Other matters – There has often been comment on arrangements at Sutton station. A resident suggested that congestion in Mulgrave Roadcould be alleviated by moving the taxi rank. It would be possible to move it to The Quadrant now the side entrance to the station is open, but this would probably be unpopular with the taxi drivers and railway passengers, and was not a proposal pursued under the Sutton Gateway project. A resident also commented that this part of Mulgrave Road has on occasions been briefly flooded during very heavy downpours. I have asked Council engineers to investigate.

A summary of these comments, by bus route, is:

470 – increase the frequency from once every half an hour, run it on Sundays and extend it to Epsom hospital

151 – the service could be improved if some rush hour buses turned round at North Cheam, bearing in mind that the 213 duplicates the 151 onwards to Worcester Park

80 and 280 – buses running northwards along Brighton Road frequently arrive at the same time so review the timetabling

164 – review the information arrangements as at some stops the bus is recorded as a minute away or due but it does not turn up for six or seven minutes

S1 – review the way the timetable is set out on the website

S4 – review the frequency.

It should be noted that while this summary is focussed on suggesting improvements, many residents have commented to us in favourable terms on the frequency and reliability of local bus services.

We have put this digest of views forward to officers for consideration.

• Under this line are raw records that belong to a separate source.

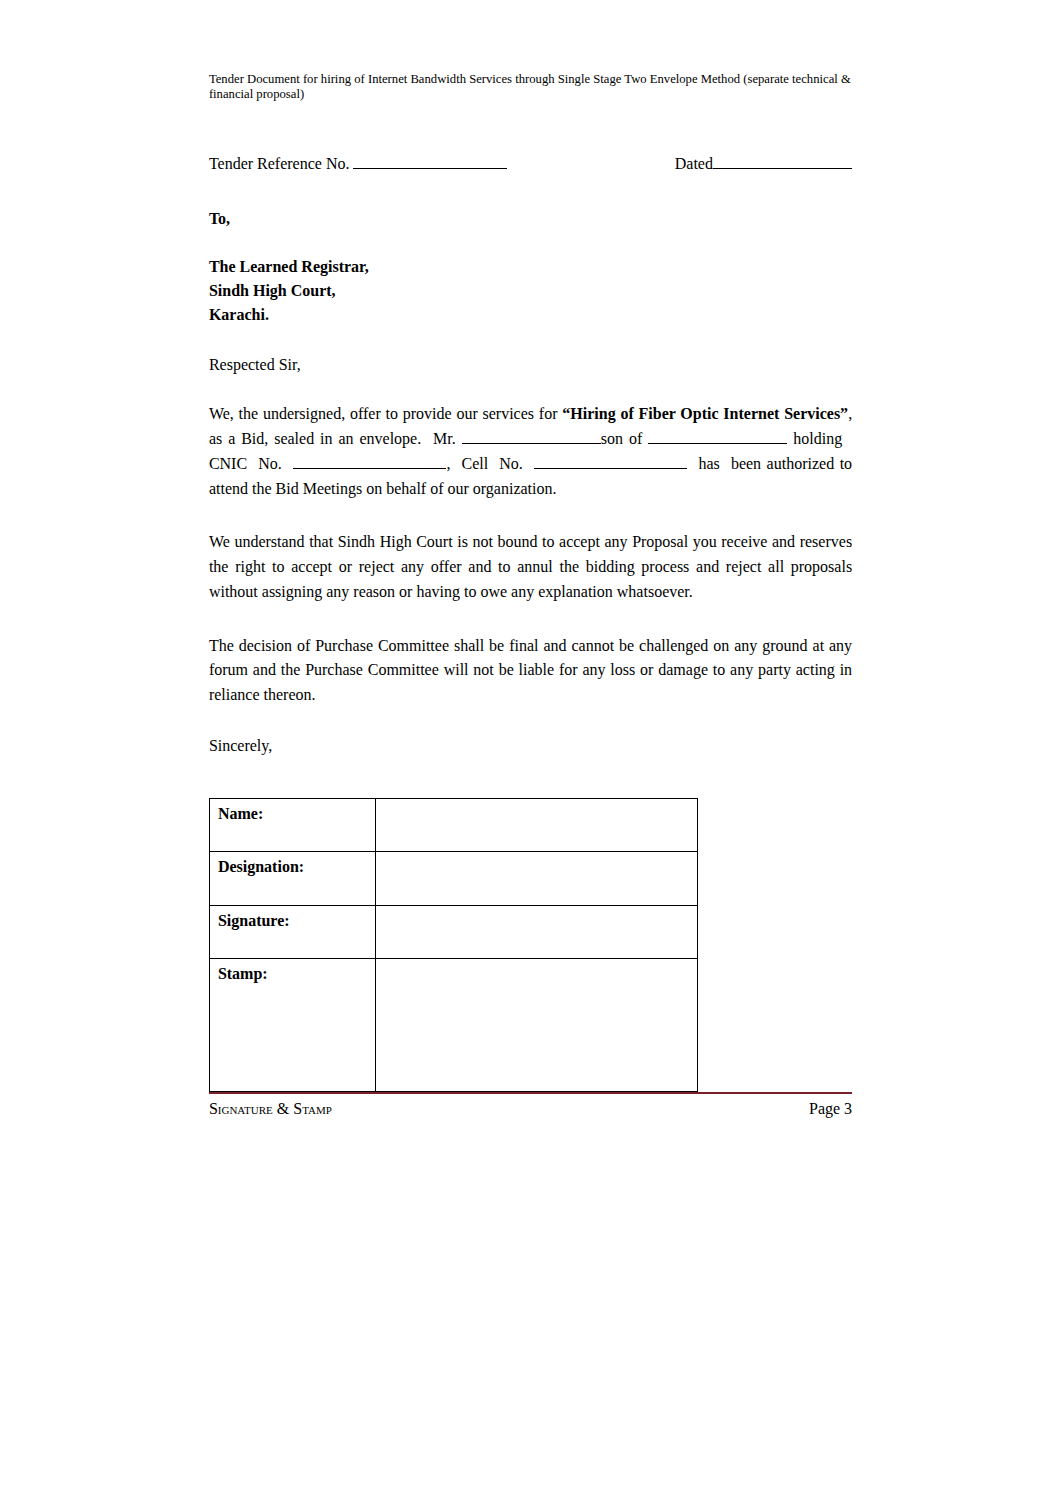Tender Document for hiring of Internet Bandwidth Services through Single Stage Two Envelope Method (separate technical & financial proposal)
Tender Reference No. Dated
To,
The Learned Registrar,
Sindh High Court,
Karachi.
Respected Sir,
We, the undersigned, offer to provide our services for “Hiring of Fiber Optic Internet Services”, as a Bid, sealed in an envelope. Mr. son of holding CNIC No. , Cell No. has been authorized to attend the Bid Meetings on behalf of our organization.
We understand that Sindh High Court is not bound to accept any Proposal you receive and reserves the right to accept or reject any offer and to annul the bidding process and reject all proposals without assigning any reason or having to owe any explanation whatsoever.
The decision of Purchase Committee shall be final and cannot be challenged on any ground at any forum and the Purchase Committee will not be liable for any loss or damage to any party acting in reliance thereon.
Sincerely,
| Name: | |
| Designation: | |
| Signature: | |
| Stamp: | |
Signature & Stamp Page 3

Any decision rests, of course, with Transport for London.

MORE VEHICLE SPEED SIGNS TO BE INSTALLED

 

The speed signs – one in each direction – in Farm Road

The “Speed Awareness Signs” that warn motorists of their speed are very effective. We are finalising arrangements to instal more of these signs, in Grange Road and in Cedar Road.

Locations have been agreed for the new speeding signs the Council will instal in Cedar Road. They will be slightly different from the ones in Farm Road, pictured, One sign in each direction, they will warn motorists of their speed as they approach the Langley Park Road junction. A study in 2012 found cars regularly speed in Cedar Road despite the humps and 20 mph speed limit. But residents were unhappy with a proposal for a width restriction. A re-arrangement of the parking places and the zebra crossing at the Brighton Road end have been of some help in slowing the traffic. Last year Richard took part in a police “Speedwatch” operation to record the speed of speeding vehicles in the road and was surprised at the speed some vehicles reached.